To ask the Secretary of State for Health and Social Care, whether he is taking steps to help ensure that the Medicines and Healthcare products Regulatory Agency process for registering medical devices facilitates an adequate level of supply of safe medical devices.

The Medicines and Healthcare products Regulatory Agency (MHRA) intends to strengthen the regulation of medical devices as set out in the Government’s response to the consultation on the future regulation of medical devices in the United Kingdom. Availability of medical devices remains a key consideration as we develop this future regime, including aspects on medical devices registration.

The MHRA continues to recognise the importance of availability of medical devices in the UK, and is taking a variety of steps to help ensure continuity in supply of medical devices. Firstly, the MHRA will consider applications for an exceptional use authorisation where there is a clear clinical need for a device, that does not otherwise have a valid Conformité Européene (CE) or UK Conformity Assessed (UKCA) mark, to remain on the market. We assess applications for European Union Allowance based on the needs of patients. The MHRA is also working to expand Approved Body capacity to enable more manufacturers to obtain UKCA marking. Four bodies have already been designated and a further six are progressing through the designation process, with more in the pipeline.

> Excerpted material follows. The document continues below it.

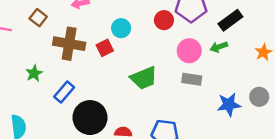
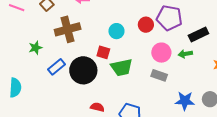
cyan circle: (121, 28) -> (116, 31), moved
brown cross: (69, 44) -> (68, 29), turned -35
red square: (105, 48) -> (103, 52), moved, turned 32
black circle: (90, 118) -> (83, 70), moved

In addition to this, the MHRA is working to ensure adequate transitional arrangements for its future regime for medical devices, including continued acceptance of CE marked medical devices taking into account the revised transitional arrangements for European Union (EU) medical devices regulations being progressed in the EU, which will apply in Northern Ireland. Finally, MHRA is working to ensure industry have clear guidance on registration requirements as the above progress and recently published an update on EU timeline revisions to support this.